Survey Data

Reg No

40401005


Rating

Regional


Categories of Special Interest

Architectural, Artistic, Social


Previous Name

Ballyconnell Station


Original Use

Railway station


In Use As

House


Date

1880 - 1890


Coordinates

227425, 317892


Date Recorded

11/07/2012


Date Updated

--/--/--


Description

Detached three-bay single-storey and three-bay two-storey former railway station and station master’s house, built c.1885, having gabled bays and projecting gabled entrance porch to former house, and recent red brick porch to former platform side of station. Recent rendered lean-to extension to front elevation. Now divided into two dwellings.
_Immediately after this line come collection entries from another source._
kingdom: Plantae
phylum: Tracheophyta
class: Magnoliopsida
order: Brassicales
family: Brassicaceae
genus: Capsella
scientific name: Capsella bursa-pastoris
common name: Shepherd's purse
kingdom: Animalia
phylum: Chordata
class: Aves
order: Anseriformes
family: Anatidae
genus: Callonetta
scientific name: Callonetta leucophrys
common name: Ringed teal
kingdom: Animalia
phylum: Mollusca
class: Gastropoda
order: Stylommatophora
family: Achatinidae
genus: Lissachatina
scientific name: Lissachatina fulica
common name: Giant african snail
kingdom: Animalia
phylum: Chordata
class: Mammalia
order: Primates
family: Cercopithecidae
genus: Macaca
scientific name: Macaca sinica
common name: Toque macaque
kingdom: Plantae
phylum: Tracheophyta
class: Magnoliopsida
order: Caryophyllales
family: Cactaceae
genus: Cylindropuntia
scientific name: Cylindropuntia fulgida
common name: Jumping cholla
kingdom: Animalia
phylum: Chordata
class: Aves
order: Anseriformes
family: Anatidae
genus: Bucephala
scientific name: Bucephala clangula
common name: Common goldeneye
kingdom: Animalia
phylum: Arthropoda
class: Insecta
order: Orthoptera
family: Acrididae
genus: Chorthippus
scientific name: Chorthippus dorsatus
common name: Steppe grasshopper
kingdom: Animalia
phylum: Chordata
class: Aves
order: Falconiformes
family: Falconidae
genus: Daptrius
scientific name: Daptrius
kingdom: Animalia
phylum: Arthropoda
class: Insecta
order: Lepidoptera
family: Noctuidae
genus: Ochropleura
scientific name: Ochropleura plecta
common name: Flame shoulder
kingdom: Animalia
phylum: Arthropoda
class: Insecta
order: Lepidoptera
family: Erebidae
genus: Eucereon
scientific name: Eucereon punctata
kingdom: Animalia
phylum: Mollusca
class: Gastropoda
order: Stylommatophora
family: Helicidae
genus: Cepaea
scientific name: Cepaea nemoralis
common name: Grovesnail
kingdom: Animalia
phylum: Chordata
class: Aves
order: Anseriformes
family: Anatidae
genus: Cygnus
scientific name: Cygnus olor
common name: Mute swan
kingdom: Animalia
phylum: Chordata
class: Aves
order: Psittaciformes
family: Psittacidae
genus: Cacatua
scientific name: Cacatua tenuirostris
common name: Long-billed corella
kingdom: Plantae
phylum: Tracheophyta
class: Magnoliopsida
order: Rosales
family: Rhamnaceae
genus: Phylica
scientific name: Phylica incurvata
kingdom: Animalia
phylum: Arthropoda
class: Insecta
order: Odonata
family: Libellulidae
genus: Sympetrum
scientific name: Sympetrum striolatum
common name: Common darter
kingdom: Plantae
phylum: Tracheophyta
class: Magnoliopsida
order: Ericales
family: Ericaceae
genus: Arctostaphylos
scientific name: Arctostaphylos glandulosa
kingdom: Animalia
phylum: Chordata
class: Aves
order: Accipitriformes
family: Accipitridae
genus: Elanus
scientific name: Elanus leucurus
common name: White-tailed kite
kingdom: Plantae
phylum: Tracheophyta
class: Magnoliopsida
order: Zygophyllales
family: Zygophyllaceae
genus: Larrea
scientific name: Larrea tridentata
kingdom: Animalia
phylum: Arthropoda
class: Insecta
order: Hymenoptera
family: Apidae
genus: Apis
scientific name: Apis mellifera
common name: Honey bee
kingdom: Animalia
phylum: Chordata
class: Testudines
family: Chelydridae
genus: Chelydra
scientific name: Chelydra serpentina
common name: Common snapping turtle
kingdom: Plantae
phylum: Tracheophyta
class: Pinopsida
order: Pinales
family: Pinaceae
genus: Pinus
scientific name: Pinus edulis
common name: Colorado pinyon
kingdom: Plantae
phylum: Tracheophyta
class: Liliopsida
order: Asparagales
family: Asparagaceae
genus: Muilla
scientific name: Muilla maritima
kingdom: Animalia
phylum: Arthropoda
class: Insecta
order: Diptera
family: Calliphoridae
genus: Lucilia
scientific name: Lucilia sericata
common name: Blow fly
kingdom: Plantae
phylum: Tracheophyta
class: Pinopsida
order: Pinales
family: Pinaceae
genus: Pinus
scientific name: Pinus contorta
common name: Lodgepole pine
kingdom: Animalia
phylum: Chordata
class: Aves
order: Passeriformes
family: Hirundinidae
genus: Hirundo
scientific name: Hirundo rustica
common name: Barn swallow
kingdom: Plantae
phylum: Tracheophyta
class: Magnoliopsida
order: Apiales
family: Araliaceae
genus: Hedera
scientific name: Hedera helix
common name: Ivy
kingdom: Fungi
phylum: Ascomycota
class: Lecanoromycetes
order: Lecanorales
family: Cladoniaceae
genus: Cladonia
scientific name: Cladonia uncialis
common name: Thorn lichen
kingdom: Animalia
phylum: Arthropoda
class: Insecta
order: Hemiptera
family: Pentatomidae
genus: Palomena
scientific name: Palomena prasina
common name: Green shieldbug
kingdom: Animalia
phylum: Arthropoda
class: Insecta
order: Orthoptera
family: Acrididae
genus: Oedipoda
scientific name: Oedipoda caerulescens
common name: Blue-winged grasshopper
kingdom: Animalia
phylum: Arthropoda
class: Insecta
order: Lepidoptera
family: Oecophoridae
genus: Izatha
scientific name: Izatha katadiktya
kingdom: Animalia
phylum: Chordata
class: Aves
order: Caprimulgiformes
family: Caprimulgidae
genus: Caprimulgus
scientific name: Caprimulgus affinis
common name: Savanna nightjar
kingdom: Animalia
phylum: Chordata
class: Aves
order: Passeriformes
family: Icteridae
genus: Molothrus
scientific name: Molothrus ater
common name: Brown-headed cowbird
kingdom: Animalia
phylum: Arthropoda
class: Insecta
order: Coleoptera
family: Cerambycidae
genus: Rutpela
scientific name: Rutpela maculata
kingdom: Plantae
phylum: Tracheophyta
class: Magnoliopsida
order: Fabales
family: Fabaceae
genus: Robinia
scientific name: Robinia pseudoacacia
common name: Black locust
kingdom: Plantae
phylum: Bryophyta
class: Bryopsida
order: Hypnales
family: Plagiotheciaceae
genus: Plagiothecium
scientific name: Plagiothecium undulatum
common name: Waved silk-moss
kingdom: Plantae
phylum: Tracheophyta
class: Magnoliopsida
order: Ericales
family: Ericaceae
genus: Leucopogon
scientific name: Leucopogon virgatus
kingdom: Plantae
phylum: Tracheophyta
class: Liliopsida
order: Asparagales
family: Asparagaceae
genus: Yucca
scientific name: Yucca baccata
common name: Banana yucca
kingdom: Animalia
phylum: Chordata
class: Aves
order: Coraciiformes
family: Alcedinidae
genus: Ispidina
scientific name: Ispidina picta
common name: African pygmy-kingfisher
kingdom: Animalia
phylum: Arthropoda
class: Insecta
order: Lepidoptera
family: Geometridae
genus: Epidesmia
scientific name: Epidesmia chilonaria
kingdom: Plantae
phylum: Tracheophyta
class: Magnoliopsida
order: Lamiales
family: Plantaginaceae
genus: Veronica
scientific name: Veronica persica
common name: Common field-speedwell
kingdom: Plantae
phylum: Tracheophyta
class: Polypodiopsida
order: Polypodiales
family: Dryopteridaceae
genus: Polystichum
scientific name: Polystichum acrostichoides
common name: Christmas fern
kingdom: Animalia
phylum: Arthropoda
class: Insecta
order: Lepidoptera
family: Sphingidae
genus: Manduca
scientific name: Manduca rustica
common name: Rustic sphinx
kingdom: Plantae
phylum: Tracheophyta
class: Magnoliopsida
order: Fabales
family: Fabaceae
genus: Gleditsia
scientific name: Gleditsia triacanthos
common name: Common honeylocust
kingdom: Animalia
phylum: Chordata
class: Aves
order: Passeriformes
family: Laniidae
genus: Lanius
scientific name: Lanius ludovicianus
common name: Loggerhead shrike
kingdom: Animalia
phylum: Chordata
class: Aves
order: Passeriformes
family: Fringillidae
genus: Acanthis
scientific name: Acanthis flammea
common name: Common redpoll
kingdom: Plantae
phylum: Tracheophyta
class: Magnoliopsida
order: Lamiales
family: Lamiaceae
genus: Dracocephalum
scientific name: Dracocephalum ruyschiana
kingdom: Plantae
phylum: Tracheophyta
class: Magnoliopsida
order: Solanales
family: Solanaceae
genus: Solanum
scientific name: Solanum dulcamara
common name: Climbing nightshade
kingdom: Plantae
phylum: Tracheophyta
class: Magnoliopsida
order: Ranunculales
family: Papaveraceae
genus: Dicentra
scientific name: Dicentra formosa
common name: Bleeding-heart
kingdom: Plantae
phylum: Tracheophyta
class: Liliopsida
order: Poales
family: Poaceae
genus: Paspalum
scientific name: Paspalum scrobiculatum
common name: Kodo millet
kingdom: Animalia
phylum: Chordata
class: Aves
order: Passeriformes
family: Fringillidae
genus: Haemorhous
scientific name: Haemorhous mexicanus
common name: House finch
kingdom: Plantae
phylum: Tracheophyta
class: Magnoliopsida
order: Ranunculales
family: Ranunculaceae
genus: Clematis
Pitched slate roofs, decorative clay ridge tiles, and decorative brickwork detailing to barges and eaves, recent metal rainwater goods, and rendered chimneystacks. Red brick walls with vitrified brick banding, bevelled brick plinth course. Two-over-two sash windows in segmental-headed openings with yellow and vitrified brick arches, yellow brick hoods, and stone cills. Round-headed window to north-west gable with brick archivolt and single-pane upper sash. Segmental-headed opening to entrance porch with timber sheeted door and overlight. Detached single-storey limestone plinth to former water tank located to south, formerly on other side of railway tracks, having later corrugated-iron roof, rock-faced limestone walls with dressed arrises, round-headed multiple-pane cast-iron window, and segmental-headed doorway, tank no longer in place. Platform and former track replaced by garden.

Appraisal

The former Ballyconnell Railway Station was part of the narrow-gauge Cavan and Leitrim Railway which opened in October 1887. Serving the Arigna coalmine, the line outlived most of the other Irish narrow-gauge lines and ran on coal until its closure in 1959, giving a further lease of life to redundant engines after the introduction of diesel. The station and adjoining dwelling are elaborately detailed with polychrome brick detail of high aesthetic quality and form a contrasting ensemble with the limestone of the adjacent former goods shed and the well constructed supporting base of a former water tank. The building is an excellent example of the high quality of nineteenth century railway architecture and retains many of its original features, including sash windows and cast-iron rainwater goods.